Dicky grinned his delight; and then, suddenly recollecting that it was not exactly the thing for an officer to listen to what might be construed as abuse of the Admiralty, he turned on his heel and motioned to Alec to lead the way.
"And you mean to tell me that we're high up in the air, floating in space!" he cried.
"One moment. Here we are—three thousand two hundred feet up," said Alec, stopping just outside the door of the men's quarters to inspect a barometer affixed to the wall. "That high enough?"
Dicky was at once conscious of a creepy feeling down his back. "What!" he gasped. "Three thousand feet?"

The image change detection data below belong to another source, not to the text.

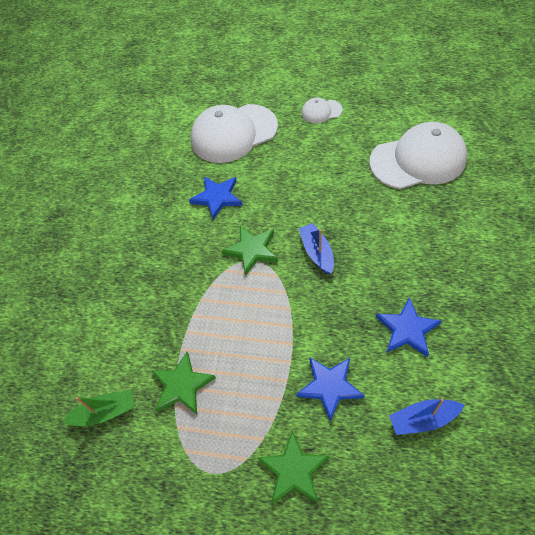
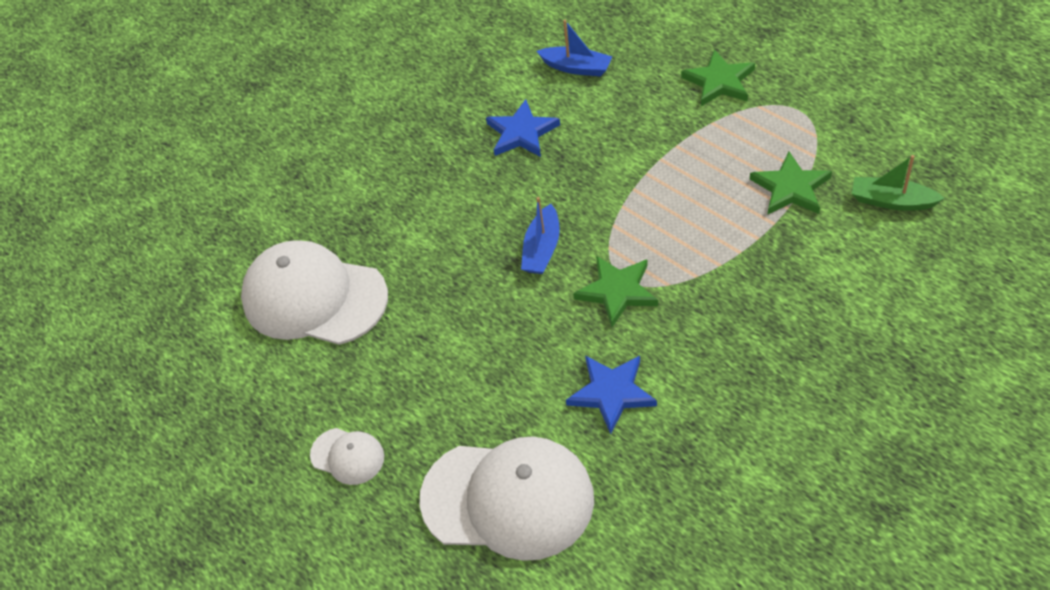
camera: 145 degrees left, 5 degrees down
blue star [296,357,365,422] -> none

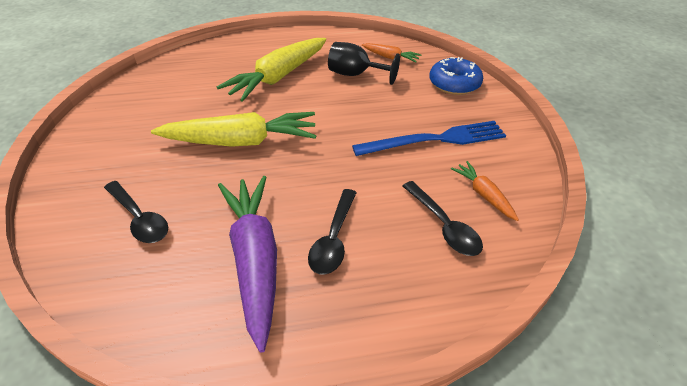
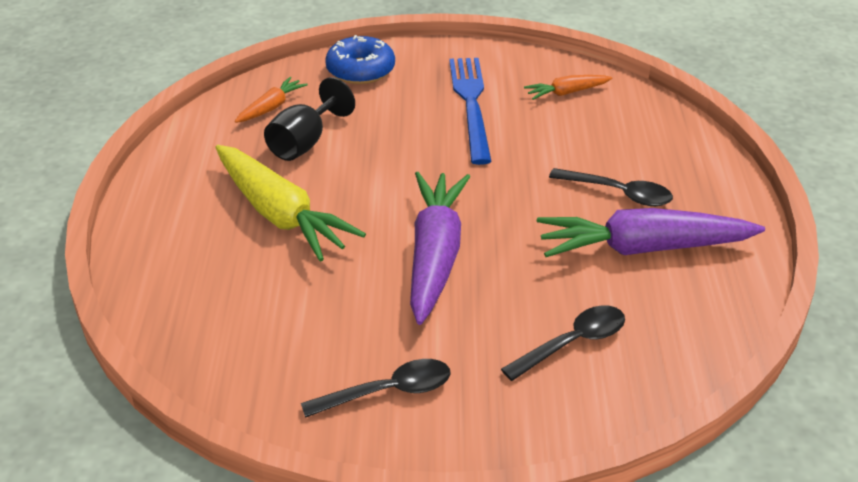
camera: 80 degrees left, 5 degrees down
yellow carrot [151,112,316,147] -> purple carrot [410,172,470,325]
black spoon [403,181,483,256] -> black spoon moved to [301,359,451,418]

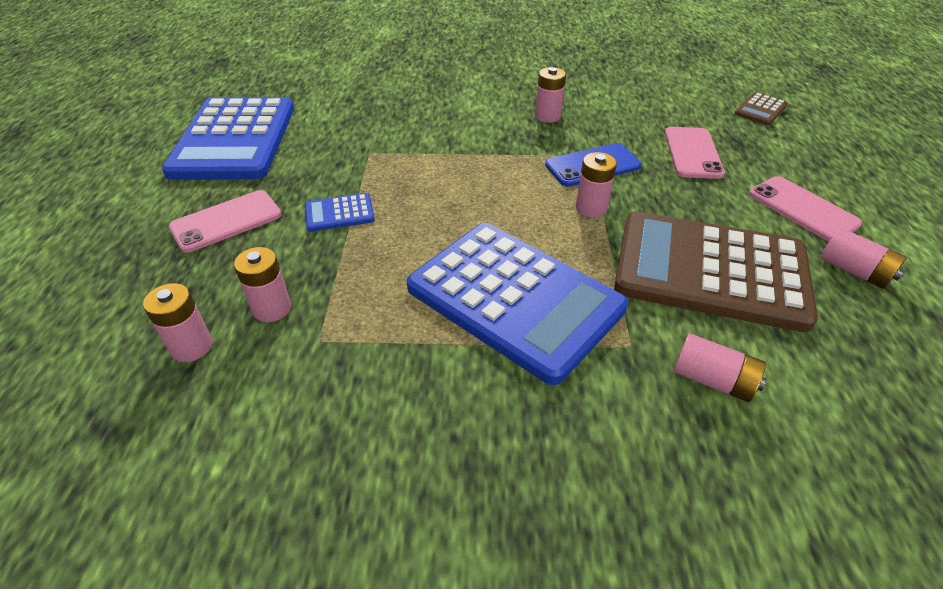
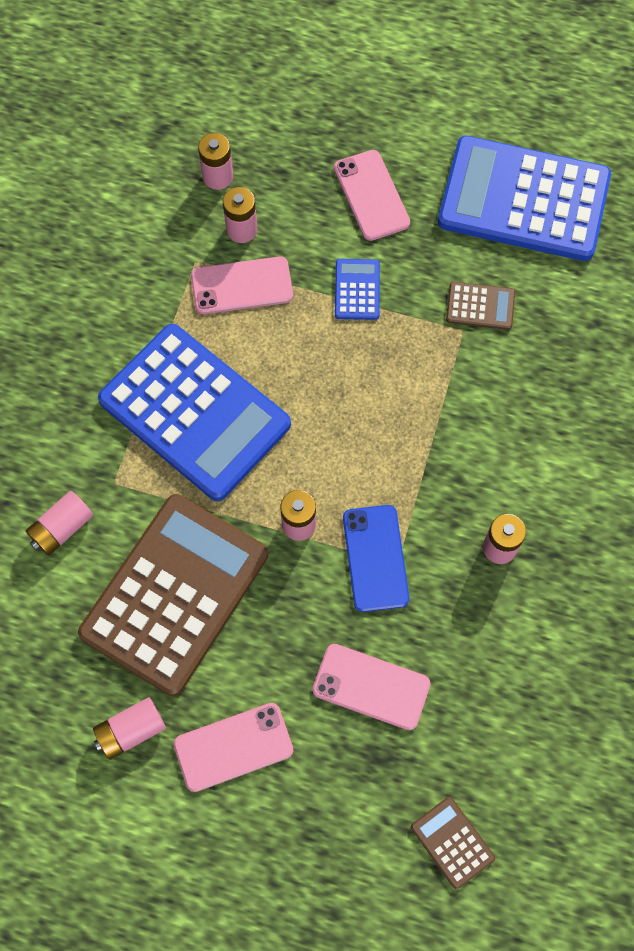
camera: 105 degrees right, 25 degrees up
blue calculator [406,223,628,385] -> blue calculator turned 105 degrees counterclockwise [98,324,291,501]
none -> pink phone [191,256,293,314]
none -> brown calculator [446,282,515,330]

"Every inch of it. As safe as if you were on land; safer, perhaps, because you never know what's going to pass overhead nowadays, do you? What with airships and aeroplanes, the land's beginning to be a dangerous place to inhabit. Come along. You wait till it's daylight and you can see below. You'll get used to the height in a jiffy, and you'll agree that flying's magnificent. Here we are. Sergeant Evans!"
He dived in through a doorway, ushering his friend into a large saloon, in the centre of which stood a table laid ready for dinner. And here again we record but the bare fact when we say that Mr. Midshipman Hamshaw positively gasped. He was dumbfounded at the luxury he found here, at the brilliant lights, at the huge table groaning with silver and glassware, at the laden sideboard, and at the richness of the decorations. Whoever heard of such things aboard a ship sailing in the air?
"Wonderful!" he cried. "Why, I imagined there would be nothing but machinery—huge, oily engines thumping and thudding away at one's side, with just an odd corner for the captain and crew to rest in. This is magnificent; there's nothing better in all London."
It was at least flattering to Andrew Provost's taste, since he had been the designer of all this magnificence. But who could expect Dicky Hamshaw to take notice of rich carpets, of glittering silver, of famous pictures clinging to silk-brocaded walls, when there was food before him? He was ravenous. Had Alec had any doubts about the matter before, this smart and jolly young sailor soon set them at rest. He tackled that meal with the same dash and energy with which he had undertaken the task that had sent him post haste away in the steam pinnace. It was, perhaps, half an hour later when, having eaten to his own and Alec's content, he leaned back in his chair, accepted with a wonderful assumption of coolness the cigarette which Sergeant Evans offered him, and setting a flaming match to the weed, tossed his head back and sent a cloud of smoke upward. A moment later he had leaped to his feet with an exclamation of amazement. He might have suddenly come upon a pin-point by the cry he gave. But undoubtedly something of real importance had created this excitement. He stood with his head tossed back, his eyes fixed upward, and his lips parted.
"What's that?" he asked. "It startled me. I—I've never seen anything like it. One appears to be looking through an enormous window into space. What's the meaning of it?"
His excitement caused Alec to smile, though he, too, looked his admiration as he gazed upward.